The solution path for the case of piecewise-constant signals
The solution path for the case of piecewise-constant signals
This function starts by overestimating the number of true change-points. After that, following a CUSUM-based approach, it sorts the estimated change-points in a way that the estimate, which is most-likely to be correct appears first, whereas the least likely to be correct, appears last. The routine is typically not called directly by the user; it is employed in pcm_ic. For more information, see References.
sol_path_pcm(x, thr_ic =0.9, points =3)
Arguments
x: A numeric vector containing the data in which you would like to find change-points.

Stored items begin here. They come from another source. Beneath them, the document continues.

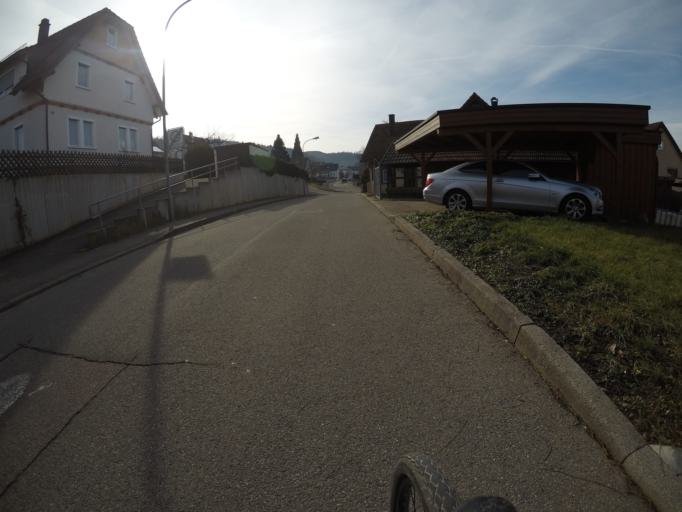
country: DE
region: Baden-Wuerttemberg
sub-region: Karlsruhe Region
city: Calw
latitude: 48.6915
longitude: 8.7708
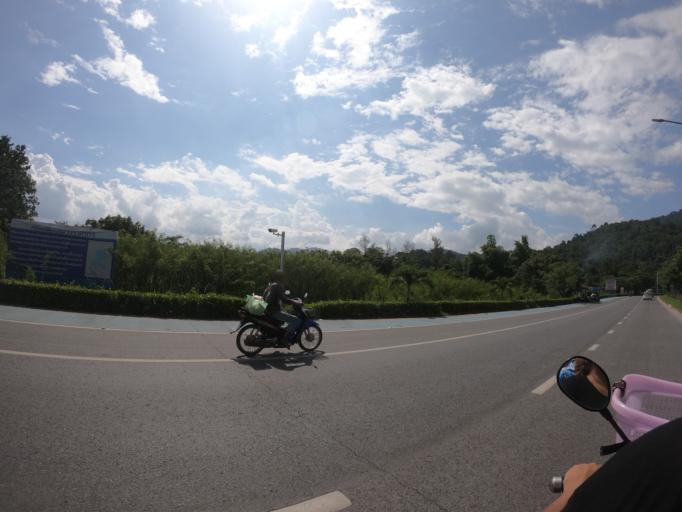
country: TH
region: Nakhon Nayok
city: Nakhon Nayok
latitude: 14.3197
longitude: 101.3113
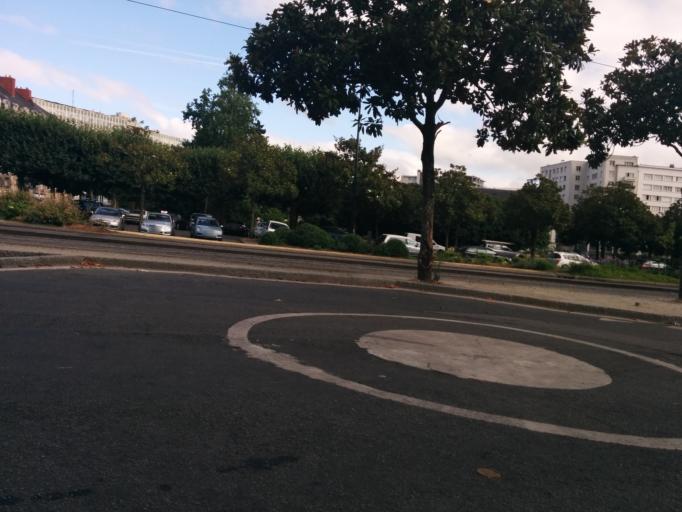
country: FR
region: Pays de la Loire
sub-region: Departement de la Loire-Atlantique
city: Nantes
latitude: 47.2126
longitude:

thr_ic: A positive real number with default value equal to 0.9. It is used to define the threshold. The change-points are estimated by thresholding with threshold equal to sigma * thr_ic * sqrt(2 * log(T)), where T is the length of the data sequence x and sigma = mad(diff(x)/sqrt(2)). Because we would like to overestimate the number of true change-points in x, it is suggested to keep thr_ic smaller than 1, which is the default value used as the threshold constant in the function pcm_th.
points: A positive integer with default value equal to 3. It defines the distance between two consecutive end- or start-points of the right- or left-expanding intervals, respectively.
Returns
The solution path for the case of piecewise-constant signals.